Ils ont osé faire ça!

On l’a appris lors de la rencontre que le ministre camerounais de la Communication, Issa Tchiroma, a eu avec la presse jeudi dernier: une demi-douzaine de Camerounais, se réclamant de l’ « Ambazonie », un État fantoche, qui n’existe que dans l’esprit de quelques illuminés, ont été appréhendés et sont en exploitation par la police. Ils ont été surpris en possession d’armes et s’apprêtaient à commettre des attentats sur le territoire national. C’est une affaire grave, très grave même, qui appelle à plus de vigilance de la part des compatriotes de bonne foi.

Ils l’ont fait : ils ont fait entrer sur le territoire national des armes avec pour objectif de commettre des attentats. Des individus vraiment sans foi ni loi, animés par la volonté de nuire, de démolir  ce que les Camerounais des quatre coins du pays s’emploient à bâtir, de déconstruire ce que les hommes et les femmes de ce pays construisent patiemment depuis de nombreuses années.

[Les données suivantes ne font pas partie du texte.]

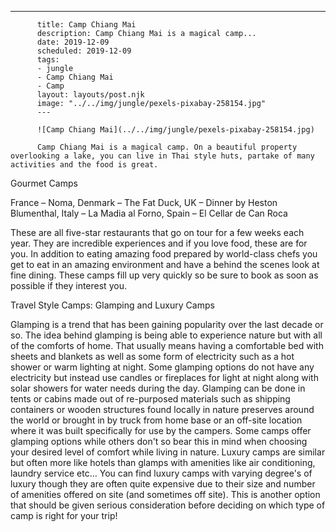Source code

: ---
          title: Camp Chiang Mai
          description: Camp Chiang Mai is a magical camp...
          date: 2019-12-09
          scheduled: 2019-12-09
          tags:
          - jungle
          - Camp Chiang Mai
          - Camp
          layout: layouts/post.njk
          image: "../../img/jungle/pexels-pixabay-258154.jpg"
          ---
          
          ![Camp Chiang Mai](../../img/jungle/pexels-pixabay-258154.jpg)
          
          Camp Chiang Mai is a magical camp. On a beautiful property overlooking a lake, you can live in Thai style huts, partake of many activities and the food is great.

Gourmet Camps

France – Noma, Denmark – The Fat Duck, UK – Dinner by Heston Blumenthal, Italy – La Madia al Forno, Spain – El Cellar de Can Roca

These are all five-star restaurants that go on tour for a few weeks each year. They are incredible experiences and if you love food, these are for you. In addition to eating amazing food prepared by world-class chefs you get to eat in an amazing environment and have a behind the scenes look at fine dining. These camps fill up very quickly so be sure to book as soon as possible if they interest you.

Travel Style Camps: Glamping and Luxury Camps

Glamping is a trend that has been gaining popularity over the last decade or so. The idea behind glamping is being able to experience nature but with all of the comforts of home. That usually means having a comfortable bed with sheets and blankets as well as some form of electricity such as a hot shower or warm lighting at night. Some glamping options do not have any electricity but instead use candles or fireplaces for light at night along with solar showers for water needs during the day. Glamping can be done in tents or cabins made out of re-purposed materials such as shipping containers or wooden structures found locally in nature preserves around the world or brought in by truck from home base or an off-site location where it was built specifically for use by the campers. Some camps offer glamping options while others don't so bear this in mind when choosing your desired level of comfort while living in nature. Luxury camps are similar but often more like hotels than glamps with amenities like air conditioning, laundry service etc… You can find luxury camps with varying degree's of luxury though they are often quite expensive due to their size and number of amenities offered on site (and sometimes off site). This is another option that should be given serious consideration before deciding on which type of camp is right for your trip!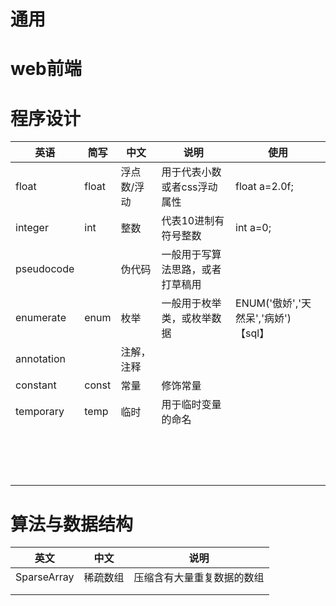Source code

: # 通用 

# web前端

# 程序设计

| 英语       | 简写  | 中文        | 说明                             | 使用                                   |
| ---------- | ----- | ----------- | -------------------------------- | -------------------------------------- |
| float      | float | 浮点数/浮动 | 用于代表小数或者css浮动属性      | float a=2.0f;                          |
| integer    | int   | 整数        | 代表10进制有符号整数             | int a=0;                               |
| pseudocode |       | 伪代码      | 一般用于写算法思路，或者打草稿用 |                                        |
| enumerate  | enum  | 枚举        | 一般用于枚举类，或枚举数据       | ENUM('傲娇','天然呆','病娇')   【sql】 |
| annotation |       | 注解，注释  |                                  |                                        |
| constant   | const | 常量        | 修饰常量                         |                                        |
| temporary  | temp  | 临时        | 用于临时变量的命名               |                                        |
|            |       |             |                                  |                                        |
|            |       |             |                                  |                                        |
|            |       |             |                                  |                                        |
|            |       |             |                                  |                                        |
|            |       |             |                                  |                                        |
|            |       |             |                                  |                                        |
|            |       |             |                                  |                                        |
|            |       |             |                                  |                                        |
|            |       |             |                                  |                                        |
|            |       |             |                                  |                                        |
|            |       |             |                                  |                                        |
|            |       |             |                                  |                                        |
|            |       |             |                                  |                                        |
|            |       |             |                                  |                                        |
|            |       |             |                                  |                                        |

# 算法与数据结构

| 英文        | 中文     | 说明                       |
| ----------- | -------- | -------------------------- |
| SparseArray | 稀疏数组 | 压缩含有大量重复数据的数组 |
|             |          |                            |
|             |          |                            |

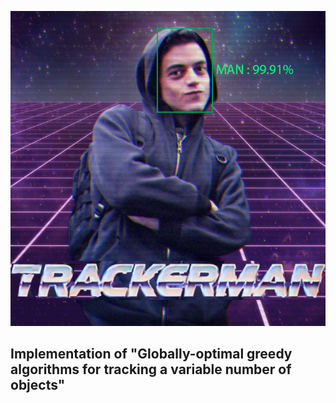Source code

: <p align="center">
  <img src="./other/title.png">
</p>

## Implementation of "Globally-optimal greedy algorithms for tracking a variable number of objects"
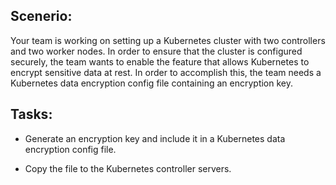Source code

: ## Scenerio:

Your team is working on setting up a Kubernetes cluster with two controllers and two worker nodes. In order to ensure that the cluster is configured securely, the team wants to enable the feature that allows Kubernetes to encrypt sensitive data at rest. In order to accomplish this, the team needs a Kubernetes data encryption config file containing an encryption key. 

## Tasks:

* Generate an encryption key and include it in a Kubernetes data encryption config file.

* Copy the file to the Kubernetes controller servers.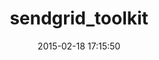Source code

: ---
layout: post
title:  "sendgrid_toolkit"
repo:   "freerobby/sendgrid_toolkit"
date:   2015-02-18 17:15:50
gemurl: http://github.com/freerobby/sendgrid_toolkit
---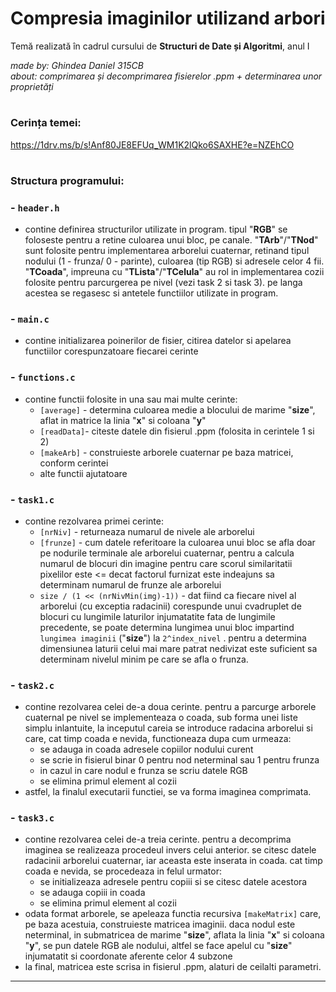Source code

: # **Compresia imaginilor utilizand arbori**   
Temă realizată în cadrul cursului de **Structuri de Date și Algoritmi**, anul I  

*made by: Ghindea Daniel 315CB*   
*about: comprimarea și decomprimarea fisierelor .ppm + determinarea unor proprietăți*
#
### Cerința temei:  
<https://1drv.ms/b/s!Anf80JE8EFUq_WM1K2lQko6SAXHE?e=NZEhCO>
#
### **Structura programului:**

###   - `header.h`
- contine definirea structurilor utilizate in program. tipul "**RGB**" se foloseste pentru a retine culoarea unui bloc, pe canale. "**TArb**"/"**TNod**" sunt folosite pentru implementarea arborelui cuaternar, retinand tipul nodului (1 - frunza/ 0 - parinte), culoarea (tip RGB) si adresele celor 4 fii. "**TCoada**", impreuna cu "**TLista**"/"**TCelula**" au rol in implementarea cozii folosite pentru parcurgerea pe nivel (vezi task 2 si task 3). pe langa acestea se regasesc si antetele functiilor utilizate in program.

###   - `main.c`
- contine initializarea poinerilor de fisier, citirea datelor si apelarea functiilor corespunzatoare fiecarei cerinte

###   - `functions.c`
- contine functii folosite in una sau mai multe cerinte:
    - `[average]`  - determina culoarea medie a blocului de marime "**size**", aflat in matrice la linia "**x**" si coloana "**y**"
    - `[readData]`-  citeste datele din fisierul .ppm (folosita in cerintele 1 si 2)
    - `[makeArb]`  - construieste arborele cuaternar pe baza matricei, conform cerintei
    - alte functii ajutatoare

###   - `task1.c`
- contine rezolvarea primei cerinte:
    - `[nrNiv]`  - returneaza numarul de nivele ale arborelui
    - `[frunze]` - cum datele referitoare la culoarea unui bloc se afla doar pe nodurile terminale ale arborelui cuaternar, pentru a calcula numarul de blocuri din imagine pentru care scorul similaritatii pixelilor este <= decat factorul furnizat este indeajuns sa determinam numarul de frunze ale arborelui
    - `size / (1 << (nrNivMin(img)-1))` - dat fiind ca fiecare nivel al arborelui (cu exceptia radacinii) corespunde unui cvadruplet de blocuri cu lungimile laturilor injumatatite fata de lungimile precedente, se poate determina lungimea unui bloc impartind `lungimea imaginii` ("**size**") la `2^index_nivel` . pentru a determina dimensiunea laturii celui mai mare patrat nedivizat este suficient sa determinam nivelul minim pe care se afla o frunza.

###   - `task2.c`
- contine rezolvarea celei de-a doua cerinte. pentru a parcurge arborele cuaternal pe nivel se implementeaza o coada, sub forma unei liste simplu inlantuite, la inceputul careia se introduce radacina arborelui si care, cat timp coada e nevida, functioneaza dupa cum urmeaza:
    - se adauga in coada adresele copiilor nodului curent
    - se scrie in fisierul binar 0 pentru nod neterminal sau 1 pentru frunza
    - in cazul in care nodul e frunza se scriu datele RGB
    - se elimina primul element al cozii
- astfel, la finalul executarii functiei, se va forma imaginea comprimata.

###   - `task3.c`
- contine rezolvarea celei de-a treia cerinte. pentru a decomprima imaginea se realizeaza procedeul invers celui anterior. se citesc datele radacinii arborelui cuaternar, iar aceasta este inserata in coada. cat timp coada e nevida, se procedeaza in felul urmator:
    - se initializeaza adresele pentru copiii si se citesc datele acestora
    - se adauga copiii in coada
    - se elimina primul element al cozii
- odata format arborele, se apeleaza functia recursiva `[makeMatrix]` care, pe baza acestuia, construieste matricea imaginii. daca nodul este neterminal, in submatricea de marime "**size**", aflata la linia "**x**" si coloana "**y**", se pun datele RGB ale nodului, altfel se face apelul cu "**size**" injumatatit si coordonate aferente celor 4 subzone
- la final, matricea este scrisa in fisierul .ppm, alaturi de ceilalti parametri.
---
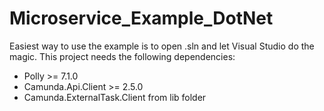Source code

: # Microservice_Example_DotNet

Easiest way to use the example is to open .sln and let Visual Studio do the magic.
This project needs the following dependencies:
- Polly >= 7.1.0
- Camunda.Api.Client >= 2.5.0
- Camunda.ExternalTask.Client from lib folder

Depuis le mois de novembre de l’année dernière, ces individus ont avancé masqués, se cachant derrière des revendications corporatistes. Alors que le président Paul Biya et le gouvernement, dans une volonté manifeste d’apaisement, ont apporté des solutions concrètes aux problèmes posés, en réalité au-delà de toute espérance, des flibustiers, tapis dans l’ombre, ont versé dans la surenchère, allant jusqu’à revendiquer le changement de la forme de l’État et, pour les plus extrémistes, la partition du pays. Carrément.

Ils ont cassé, brulé. Ils ont mis tout en œuvre pour empêcher les enfants d’aller à l’école, la justice de fonctionner, pris en otages des citoyens honnêtes qui ne demandent qu’à vivre, à vaquer à leurs occupations, à construire leur pays.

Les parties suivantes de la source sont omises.